* **Reading text**:
Content starts
You Got Nothing Coming Read online

Page 9


  For light reading pleasure he studies the humor page of Reader's Digest, lips moving, inching toward the jokes. Then he insists on my reading them aloud to him and gets insulted when I don't join his laughter. He can "read" (from years of rote memorization) arrest warrants, conviction notices, and PSIs.

  "Yogee! I ain't lookin' to get up in your business or nothin', but what kind of name is Lerner?" This query drifts up like poison gas from the bottom tray, where Kansas is perusing one of his rags.

  Of course, I tell him it's a fine old German name, probably German-Irish.

  "Scandalous, O.G.! You're all right. So… Lerner— kind of like Wernher, right?"

  "Exactly! We were practically cousins with Wernher von Braun, the Nazi rocket scientist."

  "Straight-up business? On your skin, bro?"

  "On my skin." This temporarily puts the Jewish Question to rest in cell 47 of the Fish Tank. Swearing on one's white skin is sacred to Kansas. Carries more credibility than swearing on a truckload of Bibles. Or on one's mother's eyes.

  "Right on, O.G. You know you gotta get yourself some stand-ups when you hit the yard. Walking the yard by yourself could be bad for your health. Especially with a big nigger like the Hunger wandering around. Y'unnerstan' what I'm sayin'?"

  "I'm not worried about Big Hungry," I lie.
Content ends
* **Explore the material**:
1. Summarize the prison excerpt in two sentences.
2. Print part of the prison excerpt word for word, beginning at the words "For light reading" and stopping after "notices, and PSIs.".
The listing is separate material with no tie to the prison excerpt.

* **Records supplied**:
Content starts
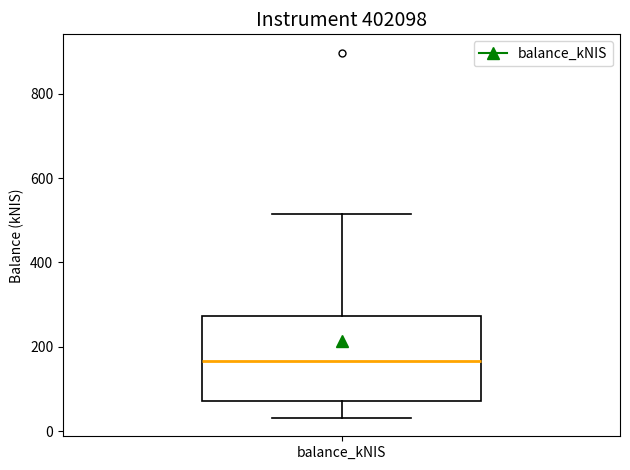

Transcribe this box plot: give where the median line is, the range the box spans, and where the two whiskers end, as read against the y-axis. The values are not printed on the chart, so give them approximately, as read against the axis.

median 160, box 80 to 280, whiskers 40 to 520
Content ends
Content starts
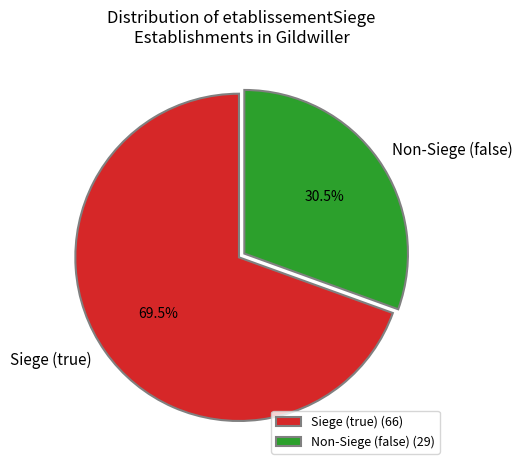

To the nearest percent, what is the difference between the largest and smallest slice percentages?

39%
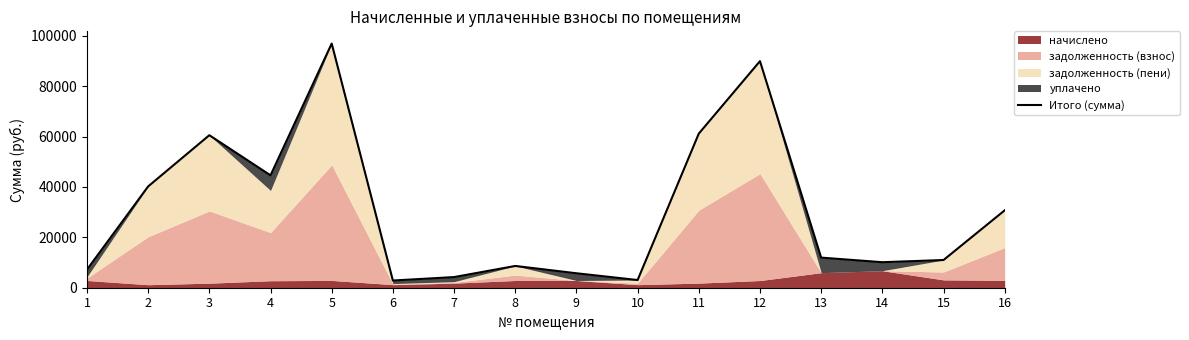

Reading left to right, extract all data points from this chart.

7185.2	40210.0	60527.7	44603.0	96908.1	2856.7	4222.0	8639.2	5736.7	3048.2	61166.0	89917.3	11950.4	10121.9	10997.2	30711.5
Content ends
Content starts
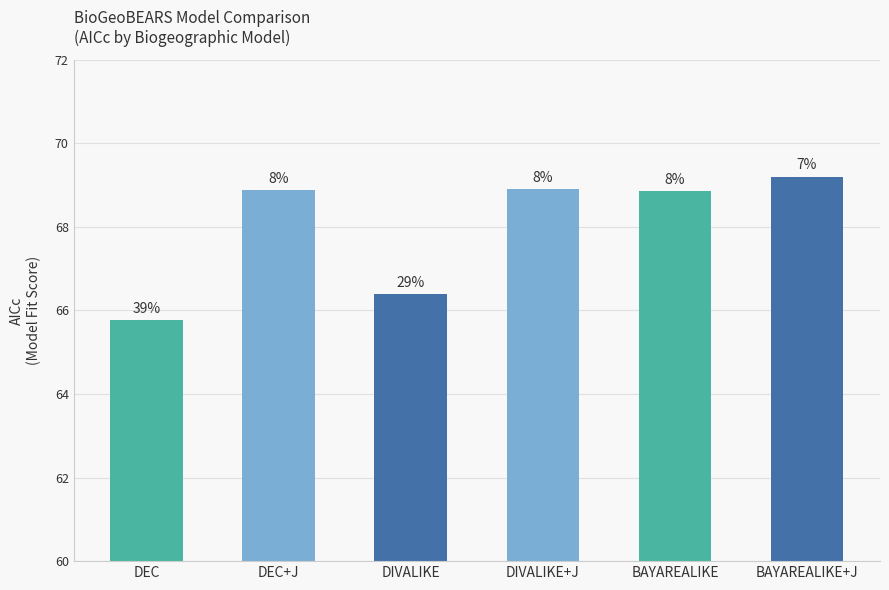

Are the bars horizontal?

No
Content ends
* **Answers for this exercise**:
1. When Kansas asks what kind of name Lerner is, the narrator calls it a fine old German name and swears "On my skin," which temporarily settles the question in cell 47 of the Fish Tank. Kansas then warns that walking the yard alone could be dangerous and urges getting some stand-ups, and the narrator lies about not being worried about Big Hungry.

2.
For light reading pleasure he studies the humor page of Reader's Digest, lips moving, inching toward the jokes. Then he insists on my reading them aloud to him and gets insulted when I don't join his laughter. He can "read" (from years of rote memorization) arrest warrants, conviction notices, and PSIs.